§ **TAREFAS**:
**a.** Diga se cada afirmação abaixo concorda com o texto sobre o mito na política, respondendo sim ou não e citando literalmente as palavras do texto que decidem a questão: (i) a direita convencional aderiu ao lavajatismo; (ii) a mitologia política analisa a política por seus aspectos racionais; (iii) o capitão é descrito como deputado federal do alto clero.
**b.** Continue o texto sobre o mito na política a partir do ponto em que ele termina.

§ **TEXTO**:
_____
A direita convencional, ao aderir ao lavajatismo e ser por
ele golpeado, não mais conseguiu segurar as suas bases políticas. De repente,
vimos os eleitores de FHC, Serra, Alckmin e Aécio de camisa verde e amarelo
gritando mito
Mito, em uma de suas acepções mais simples, é sinônimo de
mentira. Entretanto, quando nos aprofundamos no estudo sobre o mito, percebemos
que se trata de um fenômeno muito mais complexo, analisado por diversas
disciplinas, sendo que, na Ciência Política há um campo de estudos em mitologia
política. Sob essa perspectiva, a política é analisada não sob seus aspectos
racionais, mas por seus elementos motivadores inconscientes, irracionais, por
assim dizer.
Como explicar que um capitão de carreira militar duvidosa,
deputado federal do baixo clero, agressivo nas palavras, preconceituoso,
autoritário, saísse de sua quase insignificância e fosse catapultado à
Presidência? Como um presidente com desempenho pífio em todas as áreas, que
desdenhou do vírus, da pandemia, dos doentes e da vacina, sendo diretamente o
responsável pela política de morte adotada, conta ainda com tanto apoio
popular?
_____
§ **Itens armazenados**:
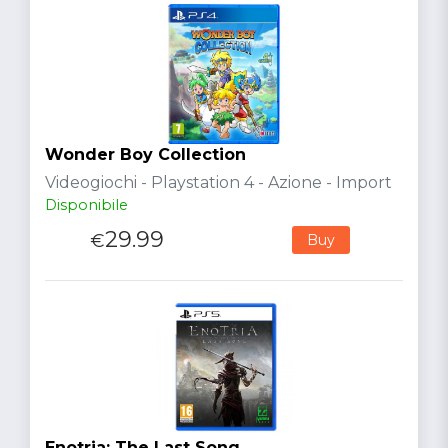
Wonder Boy Collection
Videogiochi - Playstation 4 - Azione - Import
Disponibile
29.99
€
Buy
Enotria: The Last Song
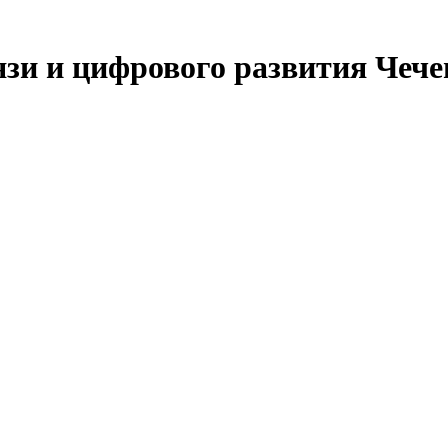
язи и цифрового развития Чеч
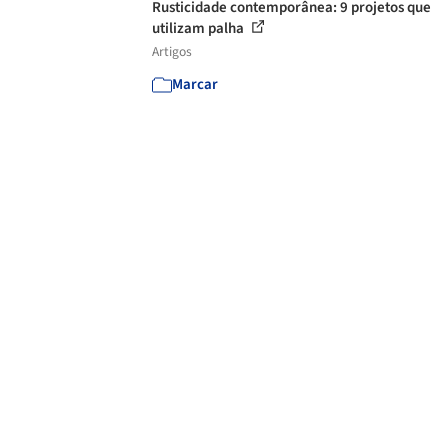
Rusticidade contemporânea: 9 projetos que
utilizam palha
Artigos
Marcar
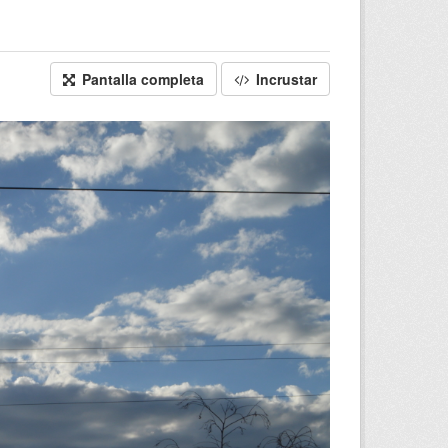
Pantalla completa
Incrustar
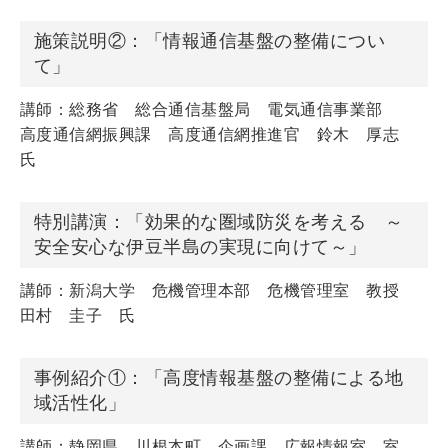
施策説明②：「情報通信基盤の整備につい
て」
講師：総務省 総合通信基盤局 電気通信事業部
高度通信網振興課 高度通信網推進官 鈴木 厚志
氏
特別講演：「効果的な圏域防災を考える ～
安全安心な伊豆半島の実現に向けて～」
講師：新潟大学 危機管理本部 危機管理室 教授
田村 圭子 氏
事例紹介①：「高度情報基盤の整備による地
域活性化」
講師：静岡県 川根本町 企画課 広報情報室 室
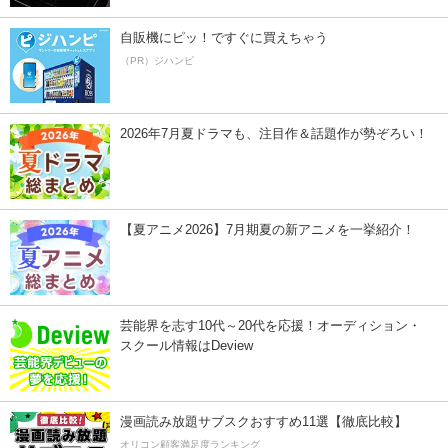
自販機にピッ！ですぐに買えちゃう
（PR）ジハンピ
2026年7月夏ドラマも、注目作＆話題作が勢ぞろい！
【夏アニメ2026】7月期夏の新アニメを一挙紹介！
芸能界を志す10代～20代を応援！オーディション・
スクール情報はDeview
漫画読み放題サブスクおすすめ11選【徹底比較】
オリコン顧客満足度ランキング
_____
§ **RESPOSTAS COMENTADAS**:
**a.**
(i) Sim: "A direita convencional, ao aderir ao lavajatismo e ser por ele golpeado".
(ii) Não: "a política é analisada não sob seus aspectos racionais, mas por seus elementos motivadores inconscientes, irracionais".
(iii) Não: "deputado federal do baixo clero".

**b.**
Não duvidamos que muitos espertalhões lucraram com a
cloroquina, assim como há muitos interessados em acabar com as terras indígenas,
com as reservas naturais, com os direitos trabalhistas, com os serviços e o
patrimônio públicos e a soberania nacional, e que, por esses motivos, por assim
dizer racionais, estão com o governo. Mas, esses são a ínfima parte dos que
apoiam o governo Bolsonaro. Então, como entender a idolatria que uma boa
parcela de brasileiros tem por ele?
No Brasil, a velha mitologia da conspiração comunista tomou
novos alentos a partir do momento que o senhor Olavo de Carvalho transformou o
Foro de São Paulo na maior organização criminosa do mundo, uma vez que, segundo
o mesmo, de forma inédita o Foro de São Paulo havia promovido uma simbiose
entre os partidos de esquerda e o crime organizado, obtendo proveitos mútuos.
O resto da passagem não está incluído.